Created on 07-11-2016 03:03 PM
For a long time, when there was a big job to do, people relied on horses. Whether the job required heavy pulling, speed, or anything in between. However, not all horses were fit for every task. Certain breeds were valued for their incredible speed and endurance, especially when an important letter had to be delivered. Others were prized for their ability to carry and pull large payloads whether it was a fully armored knight or huge stone blocks. Today we rarely rely on horses and much more on technology to get many of the same kinds of jobs done. Very high volume streaming data is increasingly common in all lines of business because of the value and utility that it often carries. Horses will be of little help with this type of workload but luckily there is a whole host of tools to deal with streaming data. However, just like with horses, choosing the the right streaming tool for a particular use case is critical to the success of the project.
Consider a use case where a directory full of log files with log entries, need to be broken down into individual events, filtered/altered, turned into JSON, and then sent on to a Kafka topic. This use case has exactly the kind of requirements that Apache Nifi was designed for. All you would have to do is string together ListHDFS, FetchHDFS, SplitText, ExtractText, AttributesToJSON, and finally PutKafka processor. This Nifi flow would distributed each file in the target directory across the Nifi cluster, extract/alter the events, output each event as JSON, and send them to a Kafka topic. Notice that not a single line of code was required to solve the use case. The same use case can be solved using Spark Streaming but would require a lot of code and an intricate understanding of how and where Spark stores and processes DStreams. This article :
http://allegro.tech/2015/08/spark-kafka-integration.html
does a great job of outlining how to achieve the same result but required several iterations by a team of engineers familiar with the Spark Streaming. The article explains the importance of understanding which instructions will execute on the driver and which will execute on the executors. It also describes an elegant approach that uses a factory pattern to distribute uninstantiated Kafka producer templates and how to make sure that the templates are only instantiated by the executors, thus avoiding the dreaded "Not Serializable" exception. That is a lot of work to solve such a basic use case.

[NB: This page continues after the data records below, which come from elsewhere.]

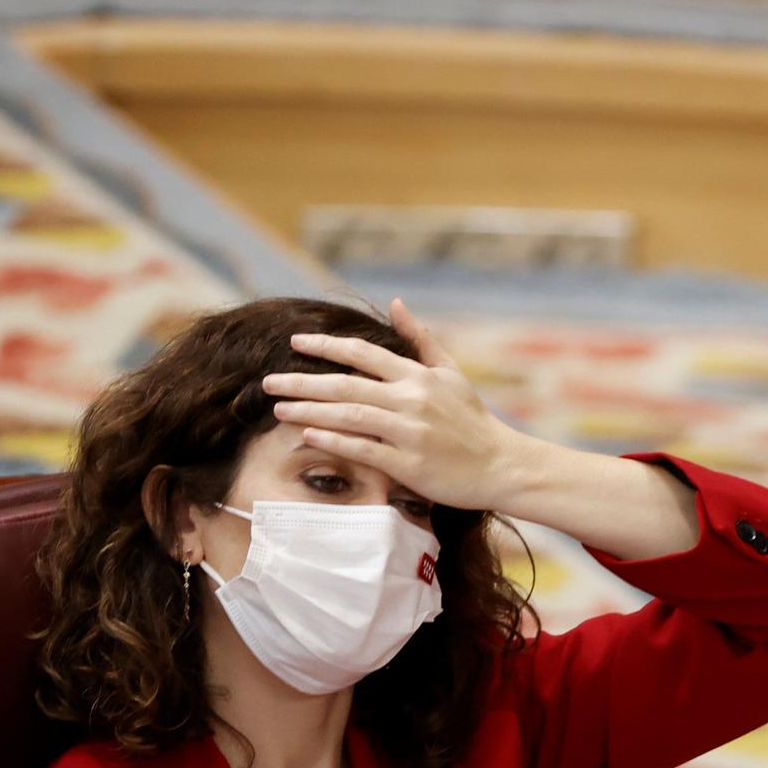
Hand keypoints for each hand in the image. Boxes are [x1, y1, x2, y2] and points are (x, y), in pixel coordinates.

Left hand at [262, 298, 530, 510]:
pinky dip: (334, 441)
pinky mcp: (410, 464)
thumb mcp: (450, 372)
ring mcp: (410, 432)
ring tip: (279, 409)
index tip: (295, 343)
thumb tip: (395, 302)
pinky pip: (363, 450)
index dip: (326, 346)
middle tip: (268, 383)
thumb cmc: (471, 419)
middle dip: (302, 383)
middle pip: (346, 385)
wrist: (499, 464)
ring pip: (350, 416)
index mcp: (419, 375)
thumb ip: (420, 338)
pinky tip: (308, 436)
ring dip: (310, 411)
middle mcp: (412, 399)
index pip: (363, 353)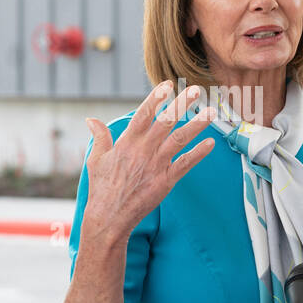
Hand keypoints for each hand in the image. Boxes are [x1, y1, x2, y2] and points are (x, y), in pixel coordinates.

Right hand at [81, 81, 215, 240]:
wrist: (109, 218)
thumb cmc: (101, 189)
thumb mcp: (96, 159)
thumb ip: (99, 137)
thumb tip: (91, 119)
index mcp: (127, 142)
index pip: (144, 114)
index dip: (156, 98)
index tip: (168, 84)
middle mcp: (143, 150)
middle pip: (166, 121)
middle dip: (182, 103)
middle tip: (197, 89)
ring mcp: (156, 165)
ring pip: (180, 139)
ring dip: (197, 125)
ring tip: (211, 111)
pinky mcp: (166, 181)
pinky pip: (185, 164)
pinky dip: (199, 153)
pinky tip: (211, 143)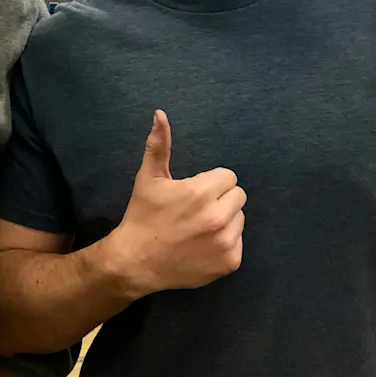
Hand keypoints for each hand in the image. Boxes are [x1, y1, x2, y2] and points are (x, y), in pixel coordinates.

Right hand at [106, 110, 245, 297]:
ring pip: (239, 219)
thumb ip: (159, 145)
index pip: (228, 177)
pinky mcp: (229, 262)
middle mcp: (218, 217)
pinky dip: (224, 244)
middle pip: (238, 196)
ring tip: (199, 228)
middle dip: (220, 199)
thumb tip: (160, 113)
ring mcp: (226, 242)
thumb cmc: (142, 216)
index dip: (210, 183)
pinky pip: (238, 243)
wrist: (135, 263)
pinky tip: (203, 247)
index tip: (193, 194)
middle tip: (197, 210)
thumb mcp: (148, 178)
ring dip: (225, 221)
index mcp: (202, 192)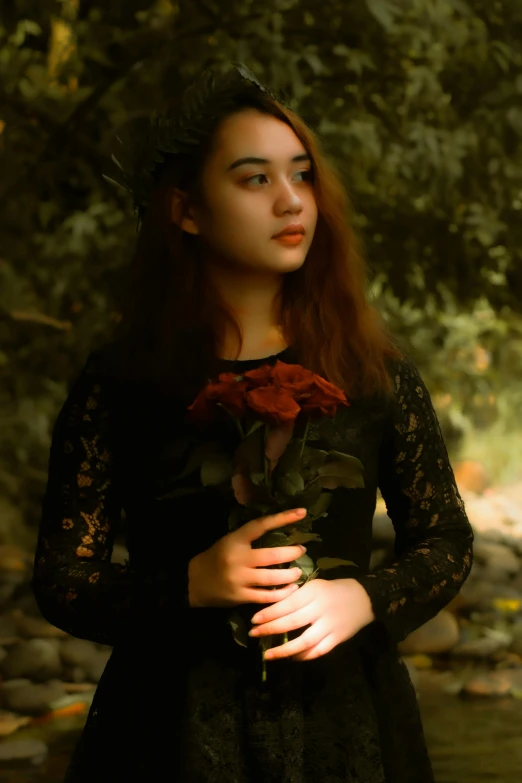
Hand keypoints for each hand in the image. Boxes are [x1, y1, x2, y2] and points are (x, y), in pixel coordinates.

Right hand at [188, 507, 306, 607]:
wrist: (195, 581)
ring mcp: (239, 579)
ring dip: (290, 575)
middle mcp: (237, 558)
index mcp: (235, 540)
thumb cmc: (217, 557)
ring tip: (298, 572)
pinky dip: (282, 594)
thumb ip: (250, 538)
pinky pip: (266, 596)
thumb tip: (281, 531)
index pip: (261, 525)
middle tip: (302, 550)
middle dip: (291, 553)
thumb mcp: (230, 541)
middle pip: (272, 556)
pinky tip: (291, 589)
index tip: (301, 513)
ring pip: (272, 578)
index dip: (282, 518)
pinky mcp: (240, 596)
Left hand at [248, 578, 374, 661]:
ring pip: (304, 641)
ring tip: (268, 655)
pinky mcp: (338, 639)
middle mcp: (321, 608)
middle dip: (270, 629)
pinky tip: (291, 658)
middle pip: (292, 622)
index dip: (269, 613)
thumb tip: (273, 608)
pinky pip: (318, 651)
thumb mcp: (315, 585)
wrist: (365, 598)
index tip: (254, 620)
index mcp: (314, 591)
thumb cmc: (334, 590)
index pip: (287, 604)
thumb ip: (297, 596)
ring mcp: (330, 625)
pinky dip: (303, 656)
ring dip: (284, 650)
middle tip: (254, 634)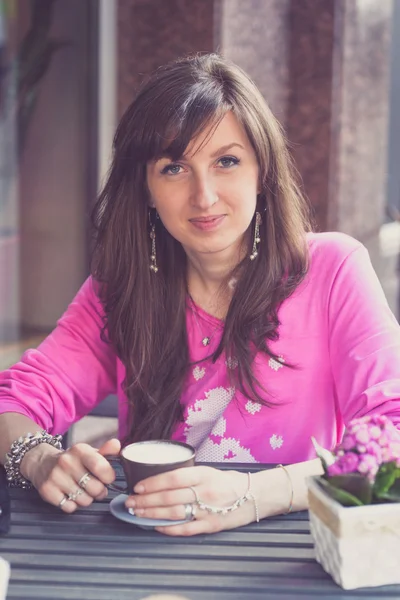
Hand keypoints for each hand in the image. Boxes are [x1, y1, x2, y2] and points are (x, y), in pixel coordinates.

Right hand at [21, 438, 120, 512]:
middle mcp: (66, 462)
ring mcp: (55, 477)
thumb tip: (117, 444)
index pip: (101, 467)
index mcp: (80, 450)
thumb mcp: (88, 453)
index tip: (107, 478)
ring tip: (82, 490)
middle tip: (95, 487)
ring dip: (86, 499)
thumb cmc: (72, 460)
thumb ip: (106, 451)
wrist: (43, 462)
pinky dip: (73, 505)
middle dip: (99, 491)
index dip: (109, 477)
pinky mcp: (47, 491)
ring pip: (84, 500)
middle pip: (95, 488)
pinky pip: (70, 508)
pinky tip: (70, 495)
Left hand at [125, 466, 255, 535]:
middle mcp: (205, 491)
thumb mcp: (209, 471)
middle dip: (146, 500)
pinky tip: (156, 527)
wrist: (255, 495)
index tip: (138, 487)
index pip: (172, 478)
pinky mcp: (211, 526)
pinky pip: (186, 529)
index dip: (152, 483)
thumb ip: (188, 475)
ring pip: (174, 513)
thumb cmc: (229, 481)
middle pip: (169, 497)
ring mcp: (208, 510)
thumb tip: (160, 479)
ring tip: (137, 513)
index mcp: (204, 474)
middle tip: (130, 502)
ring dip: (152, 514)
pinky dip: (168, 528)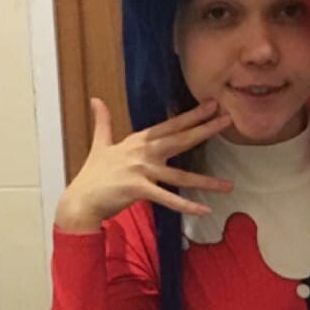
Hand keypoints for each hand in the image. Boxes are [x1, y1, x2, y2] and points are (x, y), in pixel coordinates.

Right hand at [52, 97, 234, 233]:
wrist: (80, 200)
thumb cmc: (91, 175)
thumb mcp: (99, 145)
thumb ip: (102, 122)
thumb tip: (95, 99)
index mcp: (136, 141)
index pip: (169, 125)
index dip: (191, 115)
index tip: (211, 105)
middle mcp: (141, 153)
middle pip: (179, 140)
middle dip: (204, 129)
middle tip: (227, 120)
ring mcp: (140, 171)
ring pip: (180, 176)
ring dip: (206, 181)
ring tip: (228, 185)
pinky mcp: (138, 190)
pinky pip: (167, 199)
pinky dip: (185, 206)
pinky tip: (204, 210)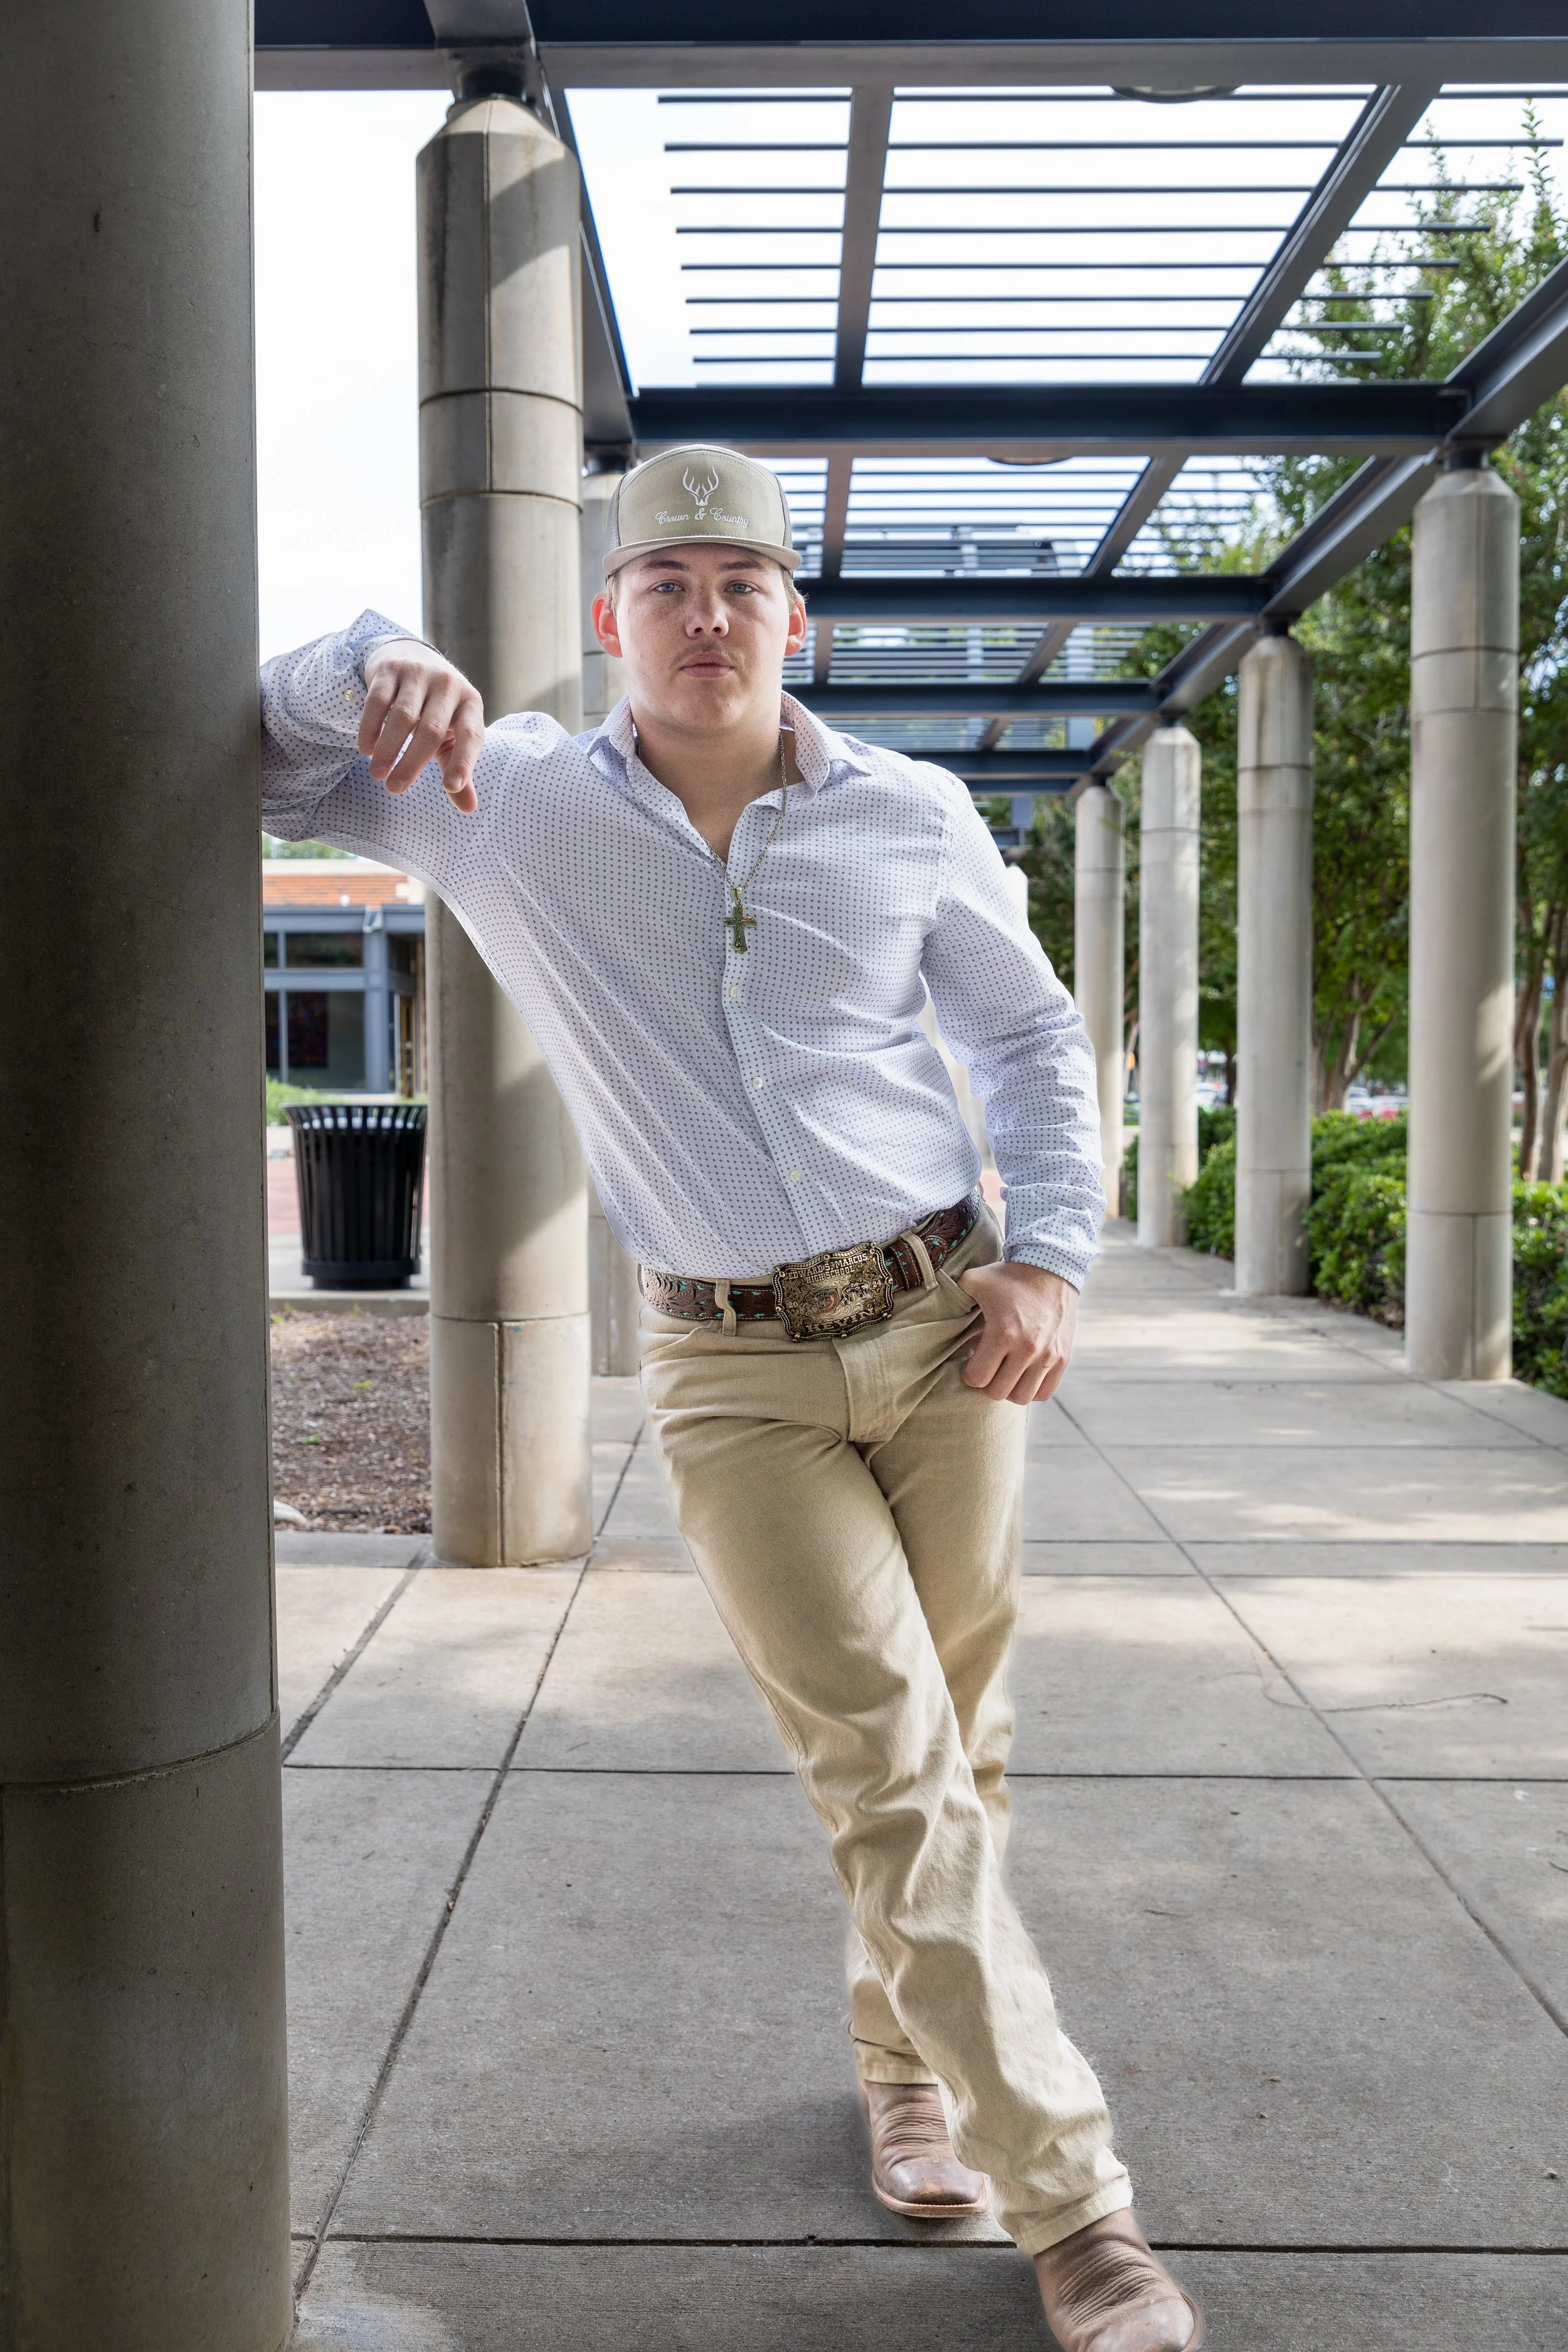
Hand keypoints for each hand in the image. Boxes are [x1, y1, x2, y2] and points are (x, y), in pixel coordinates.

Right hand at [359, 639, 483, 813]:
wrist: (411, 655)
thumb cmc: (436, 708)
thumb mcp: (453, 734)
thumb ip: (458, 768)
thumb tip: (468, 808)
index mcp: (471, 704)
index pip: (472, 736)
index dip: (463, 763)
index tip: (451, 788)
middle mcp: (449, 685)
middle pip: (431, 730)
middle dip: (412, 763)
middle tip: (394, 789)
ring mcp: (420, 673)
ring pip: (403, 716)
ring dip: (389, 748)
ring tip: (377, 773)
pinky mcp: (392, 668)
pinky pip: (378, 701)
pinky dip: (370, 727)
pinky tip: (365, 748)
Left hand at [956, 1260, 1077, 1404]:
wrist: (1052, 1268)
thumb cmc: (1009, 1276)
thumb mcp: (975, 1280)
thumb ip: (955, 1296)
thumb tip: (940, 1309)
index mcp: (1002, 1334)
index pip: (978, 1378)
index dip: (969, 1373)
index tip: (970, 1363)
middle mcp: (1027, 1349)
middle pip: (998, 1392)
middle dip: (987, 1383)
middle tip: (987, 1369)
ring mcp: (1048, 1356)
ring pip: (1022, 1397)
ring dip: (1009, 1389)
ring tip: (1005, 1374)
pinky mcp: (1063, 1358)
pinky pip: (1045, 1392)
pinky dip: (1032, 1389)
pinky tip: (1024, 1375)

Spark is one of the leading tools for complex computation and aggregation on very large volumes of data. It is extremely well suited for machine learning, time series/stateful calculation, aggregation, graph processing, and iterative computation. However, due to its highly distributed nature, simple event processing that only requires event routing, data transformation, data enrichment, and data orchestration is harder to achieve. Conversely, Apache Nifi is not the right tool to solve most of the complex computation and processing use cases. This is because it was designed to reduce the amount of effort required create, manipulate, and control streams of events as dynamically as possible. It is a graphical UI based distributed framework that is easy to extend and can perform most of the simple event processing tasks out of the box with very little effort or prior experience required. However, there are many enterprise class use cases that are best solved by using both Spark and Nifi together.
Consider one more example where a large organization dealing with millions of IOT enabled devices across the country needs to apply predictive algorithms on aggregated data in near realtime. They will need all of the event data to eventually arrive at two or three (in some cases one) processing centers in order to achieve their goals. At the same time, they need to make sure that lost events due to outages are as limited as possible. Such an organization will have many smaller data centers that have small infrastructure foot prints throughout the country. It is not practical to put a Spark Streaming cluster in those data centers nor is it safe to just point all of the devices at one or two data centers with heavy processing footprints. One of the possible approaches could be to run Nifi at the smaller data centers spread across a handful of servers to capture and curate the local event streams. Those streams can then be forwarded as cleaned and secured data sources to the two or three large data centers with large Spark Streaming clusters to apply all of the heavy and complex processing. This approach would address the need for failure group reduction/isolation, minimize the effort required to manage the distributed data collection infrastructure, allow dynamic updates to event manipulation and routing logic, and provide all of the heavy processing capabilities required to apply the intelligence and reporting required to address the business requirements.
To conclude our metaphor, Apache Spark Streaming is the heavy war horse and Apache Nifi is the quick and nimble race horse. Some workloads are best suited for one, some for the other, and some will require both working together.
Created on 09-12-2017 01:53 PM
Excellent Article! Thanks for sharing your thoughts.